Finally, I think I really want to do something unorthodox with the class.

I want to teach the course in such a way that de-emphasizes the standard narrative and interpretative practices that tend to frame how we approach the past. As many scholars have shown, our interest in linear history, causality, and chronology tend to privilege European and Mediterranean approaches to the past (e.g. narratives that are often regarded as “Western”). These, naturally, tend to privilege European and Mediterranean perspectives on the “World” and support problematic approaches to the past that emphasize colonialism, progress, and culminate in modern, democratic, capitalism.

Instead, I’d like to emphasize things, experiences, flows, and critical views of temporality and chronology.

This is all just back of the napkin stuff at present, but I’ll keep writing because, you know, it’s what I do.

The first step is that I want to pull together as many open educational resources as possible for World History prior to 1500.

Introduction: Time

The first module will be a critique of linear time and the notion of progress and ask students to think critically about how they understand time (both on a micro and macro level) and to explore how other people think about time. This is partly inspired by Braudel’s view of multiple temporalities.

The learning goal is to get a bit of separation between their idea of history, the past, and time. 

The Environment

This module will start by asking students to think a bit about Lake Agassiz and its role in global climate. We can just as easily talk of thinks like El Niño or the Holocene Climate Optimum. Students will look for evidence of climate, resources, and other environmental situations (from the land bridge to volcanic eruptions, the Early Byzantine or 12th Century Seismic Paroxysm, or seasonal flooding). 

The learning goal will be to understand a range of environmental situations as co-constitutive of historical events, institutions, and relationships. 

Energy

This section owes itself to Manual De Landa’s A Thousand Years of Nonlinear History with its emphasis on flows and energy. Getting students to think critically about what constitutes energy in a society and to find examples of energy in the resources provided. 

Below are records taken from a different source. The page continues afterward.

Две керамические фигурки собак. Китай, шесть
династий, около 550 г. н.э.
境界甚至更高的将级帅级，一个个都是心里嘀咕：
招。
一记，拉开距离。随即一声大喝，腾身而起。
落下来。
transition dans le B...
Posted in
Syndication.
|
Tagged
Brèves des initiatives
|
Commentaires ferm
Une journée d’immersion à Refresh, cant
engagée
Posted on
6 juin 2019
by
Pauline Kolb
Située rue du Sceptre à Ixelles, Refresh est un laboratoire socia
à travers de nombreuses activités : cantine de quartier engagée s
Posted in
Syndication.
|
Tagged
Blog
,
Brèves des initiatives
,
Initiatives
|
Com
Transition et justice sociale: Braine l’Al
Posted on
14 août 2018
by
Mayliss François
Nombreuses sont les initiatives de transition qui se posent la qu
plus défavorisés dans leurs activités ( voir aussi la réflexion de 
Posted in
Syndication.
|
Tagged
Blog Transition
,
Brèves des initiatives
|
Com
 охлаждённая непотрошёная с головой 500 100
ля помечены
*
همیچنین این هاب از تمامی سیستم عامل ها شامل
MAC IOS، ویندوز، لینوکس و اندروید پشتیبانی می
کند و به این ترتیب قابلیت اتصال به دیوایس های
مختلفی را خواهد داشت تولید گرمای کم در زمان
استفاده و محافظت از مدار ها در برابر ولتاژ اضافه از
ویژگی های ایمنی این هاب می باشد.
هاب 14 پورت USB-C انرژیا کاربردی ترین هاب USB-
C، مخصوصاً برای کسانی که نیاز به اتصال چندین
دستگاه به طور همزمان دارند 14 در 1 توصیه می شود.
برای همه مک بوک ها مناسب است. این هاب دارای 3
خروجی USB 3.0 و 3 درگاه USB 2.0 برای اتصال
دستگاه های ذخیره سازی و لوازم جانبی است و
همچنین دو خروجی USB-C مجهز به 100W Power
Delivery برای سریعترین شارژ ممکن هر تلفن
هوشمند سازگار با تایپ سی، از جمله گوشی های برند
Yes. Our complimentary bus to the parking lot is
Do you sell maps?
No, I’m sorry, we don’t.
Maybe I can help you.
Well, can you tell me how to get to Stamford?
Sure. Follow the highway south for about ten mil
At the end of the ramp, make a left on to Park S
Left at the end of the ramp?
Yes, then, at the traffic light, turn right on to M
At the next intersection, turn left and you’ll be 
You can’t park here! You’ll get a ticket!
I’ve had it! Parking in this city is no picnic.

The learning goal is for students to understand more broadly resource extraction regimes on a global scale and to reflect on this diversity.

Love

This is where things will get a bit more challenging. My hope is that students feel comfortable enough with exploring the abstract idea of energy across different societies that they can take this method and apply it to the equally abstract concept of love.

The learning goals for this chapter to push students to realize that concepts like love offer avenues for legitimate historical analysis. 

Violence 

The final module in the course is perhaps the most tradition. It will focus on incidents of violence in the past and consider how violence shaped the organization of society in ways that are not limited to the emergence of  state. By taking the notion that abstract concepts like energy and love can provide lenses to understand the past, the hope is students can find new ways to think about violence. 

After some conversations on social media, there were some other concepts that I could easily imagine including in the course. Below are just a few on my scratch pad:

Place
The Other
Belief
Gender
Sex
Death
Fun

The course will have weekly quizzes which mostly ensure students engage with material between classes and begin to think about the subject of each module before they come into class on a given week. 

The course will also require two individual papers that reflect on the way in which nonlinear approaches to the past open new ways of thinking about human society. One will be due at the midterm and the other at the final. We will set aside time in class for groups to prepare outlines for the paper, but individuals will have to write their own papers.

The main graded work will be group oriented and focus on four group assignments. At the start of the class, the students will be given four ways to approach reporting on their topics:

1. Texts. This will involve a 1000 word essay that presents a particular text that is significant for a particular topic. This will involve offering some historical context for the text and demonstrating clearly how it relates to the module.

2. Objects. This will involve identifying 5 objects from a museum and writing a 200 word analysis of each object that relates it to the module.

3. Events. This involves identifying 5 events from the past and writing a 200 word analysis of each event that relates it to the module.

4. Individuals. This involves identifying 5 individuals from the past and writing a 200 word analysis of how these individuals related to the module.

Most of the work for each module will take place over three days in the classroom where students will prepare their group reports, outline individual essays, and prepare brief presentations to share with their fellow students.